Did you have tattoos before you got sick?
I got the sleeve on my arm in 2012 after my grandmother passed away and I have more being done to finish that. I draw and I gave my tattoo artist some ideas and he put that together. My grandmother loved daisies and the roses are there because everyone was given a rose when we went to her gravesite. The heart locket was something she had given to me a long time ago, so I added that, too.
Would you get any tattoos to memorialize what you’ve gone through now?
I’ve thought of a few different quotes and ideas to do but nothing much because that scar is pretty much my tattoo of what had happened. I can’t think of anything I’d get specifically for that, but I plan on getting my arms done fully.

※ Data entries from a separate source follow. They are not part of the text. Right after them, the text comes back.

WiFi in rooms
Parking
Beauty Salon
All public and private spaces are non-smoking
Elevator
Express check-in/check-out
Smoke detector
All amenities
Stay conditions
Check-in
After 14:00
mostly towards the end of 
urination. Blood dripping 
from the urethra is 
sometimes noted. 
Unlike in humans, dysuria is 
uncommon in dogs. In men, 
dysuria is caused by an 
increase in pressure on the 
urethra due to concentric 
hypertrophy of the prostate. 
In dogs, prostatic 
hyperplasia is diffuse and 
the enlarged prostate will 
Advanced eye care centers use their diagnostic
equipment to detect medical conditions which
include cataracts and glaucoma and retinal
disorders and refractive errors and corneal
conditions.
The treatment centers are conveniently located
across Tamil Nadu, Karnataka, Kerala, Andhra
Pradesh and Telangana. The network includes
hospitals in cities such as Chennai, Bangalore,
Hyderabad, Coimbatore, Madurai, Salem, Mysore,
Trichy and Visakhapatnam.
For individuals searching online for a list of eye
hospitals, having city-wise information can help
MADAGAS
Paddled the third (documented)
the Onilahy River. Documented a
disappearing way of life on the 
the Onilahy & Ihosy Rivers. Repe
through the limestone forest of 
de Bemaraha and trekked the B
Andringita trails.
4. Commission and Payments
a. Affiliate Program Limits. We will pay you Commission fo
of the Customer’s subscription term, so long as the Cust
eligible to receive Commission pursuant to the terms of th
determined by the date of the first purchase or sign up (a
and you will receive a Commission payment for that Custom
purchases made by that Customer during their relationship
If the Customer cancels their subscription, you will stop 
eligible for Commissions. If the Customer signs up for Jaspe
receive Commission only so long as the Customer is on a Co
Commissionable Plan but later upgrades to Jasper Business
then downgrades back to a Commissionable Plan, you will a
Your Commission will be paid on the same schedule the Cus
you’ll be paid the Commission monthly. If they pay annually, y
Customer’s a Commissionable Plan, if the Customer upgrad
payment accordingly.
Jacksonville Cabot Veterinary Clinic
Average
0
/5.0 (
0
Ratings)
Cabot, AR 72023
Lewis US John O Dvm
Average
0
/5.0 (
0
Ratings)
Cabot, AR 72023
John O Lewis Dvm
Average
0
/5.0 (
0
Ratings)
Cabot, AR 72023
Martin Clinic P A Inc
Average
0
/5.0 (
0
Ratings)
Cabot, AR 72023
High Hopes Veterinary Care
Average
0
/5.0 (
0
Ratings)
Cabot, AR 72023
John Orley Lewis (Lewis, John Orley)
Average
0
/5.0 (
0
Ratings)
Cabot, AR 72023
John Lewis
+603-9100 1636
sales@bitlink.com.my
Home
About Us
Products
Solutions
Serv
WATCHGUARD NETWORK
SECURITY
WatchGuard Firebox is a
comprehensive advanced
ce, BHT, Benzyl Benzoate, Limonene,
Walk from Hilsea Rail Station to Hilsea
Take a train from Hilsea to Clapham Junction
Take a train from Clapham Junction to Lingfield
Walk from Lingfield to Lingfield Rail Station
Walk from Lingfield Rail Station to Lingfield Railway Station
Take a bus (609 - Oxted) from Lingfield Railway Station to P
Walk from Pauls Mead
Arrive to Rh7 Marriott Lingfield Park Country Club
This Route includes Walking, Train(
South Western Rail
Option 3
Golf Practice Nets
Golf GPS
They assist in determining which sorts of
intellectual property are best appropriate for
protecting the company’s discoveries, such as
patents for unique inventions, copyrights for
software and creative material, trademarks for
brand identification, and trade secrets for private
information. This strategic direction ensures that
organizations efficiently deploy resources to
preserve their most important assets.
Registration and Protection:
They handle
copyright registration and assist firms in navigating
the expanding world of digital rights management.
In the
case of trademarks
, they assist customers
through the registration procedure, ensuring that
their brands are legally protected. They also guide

Would you ever use a tattoo to cover up the scars?
I actually asked my tattoo artist (Luke LoPorto of Timmy Tattoo) if he could cover it with anything and he told me to wait. He said it’s not going to cover the scar because it’s split down the center of my stomach and it’s pretty sick. The ink isn’t going to look the same on that part of my skin because it’s not normal skin it’s dead skin. I don’t think I would ever cover it at this point.
How did it feel to be photographed for the first time after your surgeries?
I let Paola do it because I’m very comfortable with her, she’s a close friend. She saw my scars and said, “Can I take photos of it? I can do a thing on my website and I could use you as an example.” I was super hesitant though, I’ve never been confident with myself.
Looking back in the space that I was in mentally–I was on a lot of medicine–it’s kind of a blur. I never felt that in those moments it would benefit me or that I’d be able to look back and see something beautiful. She had seen that from the beginning.
I remember feeling so insecure. A lot of those photos are candid and you can see it on my face that I’m so in my head. I’m thinking what’s next? I knew I wasn’t better. I was removed from that moment; I just figured I was helping my friend with her portfolio.
Did she know that those pictures would be therapeutic for you?
I don’t think she knew at the time. I was really upset about it and my boyfriend was trying to get me to show them but I was almost crying because I didn’t want to lift my shirt up. Paola kept saying they’re beautiful and awesome and that I am stronger because of them. She’s a really positive, supportive person. Everything that she said was depicted in her pictures. It was a really encouraging thing that she did for me. I couldn’t look at them for a long time but I’m happy that I have them now.